Oliver watching housing market 'closely' after BMO cuts mortgage rate
Published Thursday, March 27, 2014 7:15AM EDT
Last Updated Thursday, March 27, 2014 12:32PM EDT
Finance Minister Joe Oliver says he's keeping a close eye on Canada's housing market after the Bank of Montreal announced it was slashing its five-year fixed-rate mortgage to levels that pushed his predecessor Jim Flaherty to intervene last year.
The bank said Thursday it will offer a five-year rate of 2.99 per cent, down from 3.49 per cent.
"Our government has taken action in the past to reduce consumer indebtedness and the government's exposure to the housing market," Oliver said in a statement to CTV News on Thursday. "I will continue to monitor the market closely."
Oliver noted that, in the past, Ottawa has taken measures to calm Canada’s hot housing market.
BMO, meanwhile, is defending its decision to slash its mortgage rate, saying it's a "responsible choice" that can help Canadian homeowners.
"With a maximum amortization of 25 years, our mortgage offer is the responsible choice as it can help Canadians become mortgage-free faster," Martin Nel, BMO's vice-president of personal products, told CTV News in a statement.
When BMO offered the same rate in March 2013, it spurred warnings from Flaherty and he discouraged other big banks from following its lead.
Flaherty had been very vocal about his concerns that Canadians were too indebted, warning at one point that high household debt, largely driven by mortgages, posed the greatest risk to the Canadian economy.

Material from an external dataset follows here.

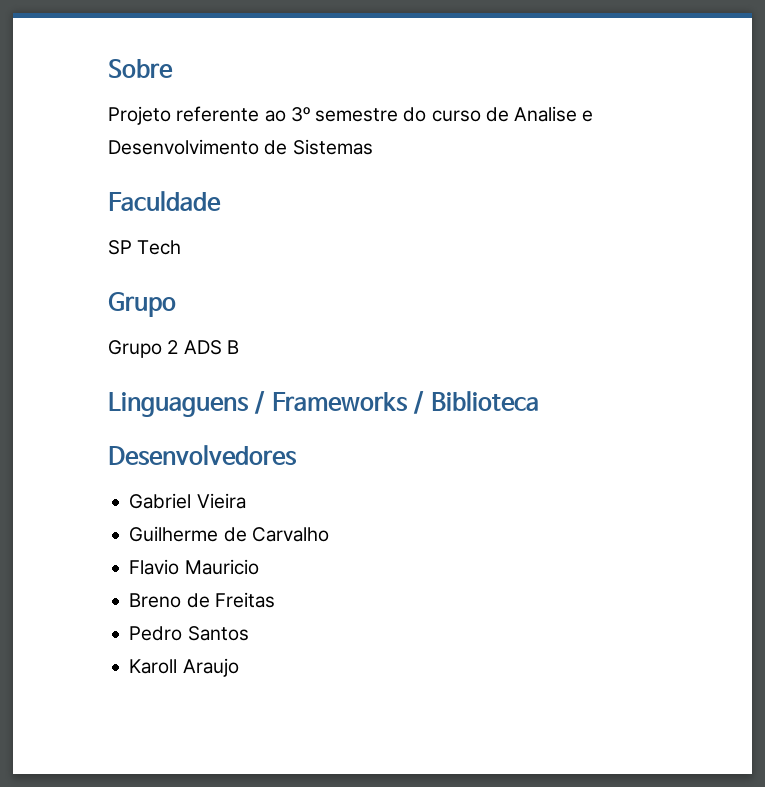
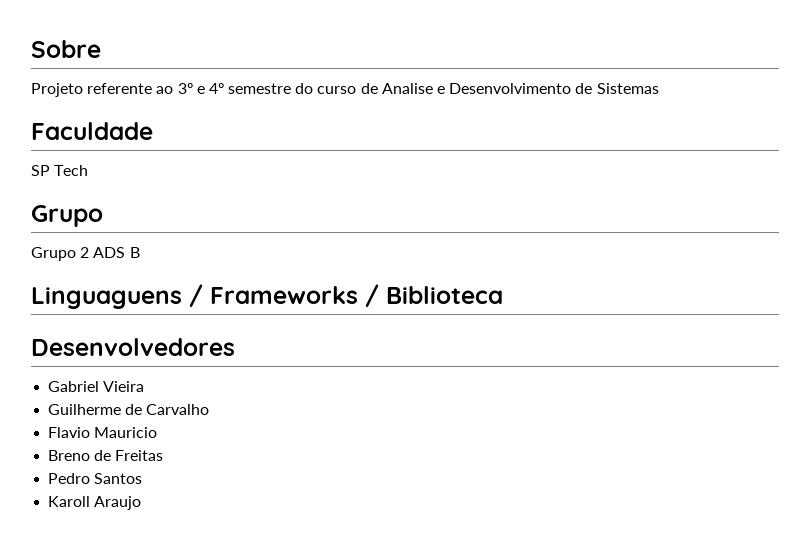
(310, 114) none -> [196,83,224,94] e 4º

Under his leadership, Ottawa slashed mortgage amortizations from 40 to 25 years, cut the ratio of debt that borrowers could carry, and stiffened the rules on insured mortgages four times in as many years.
Flaherty announced he was stepping down as finance minister last week, leaving a role he had held since the Conservatives came into power in 2006.
He was replaced by Joe Oliver.
In an emailed statement to The Canadian Press, BMO spokesperson Paul Deegan said the rate change is "solely" driven by falling yield bonds and the fact that spring is typically a busy home buying season.
Other Canadian banks have also recently cut their rates -- TD Bank reduced its four-year fixed-rate mortgage to 2.97 per cent earlier this month, and Scotiabank lowered its rates across the board while issuing a four-year special rate of 2.94 per cent.
Mortgage broker Calum Ross told BNN on Thursday that BMO's decision to drop its five-year fixed-rate doesn't represent the real cost of bonds, noting that the five-year bond market has gone up in the last two weeks.
"That is what they price mortgages off of," he said.
Ross said there's a real concern that homebuyers who are qualifying for five-year mortgages today may not be able to afford their homes when rates rise, noting that mortgage rates have been "uncharacteristically low for an uncharacteristically long period of time."
"I think it would be unrealistic of us to think rates would stay this low over the course of a five year-year period," he said.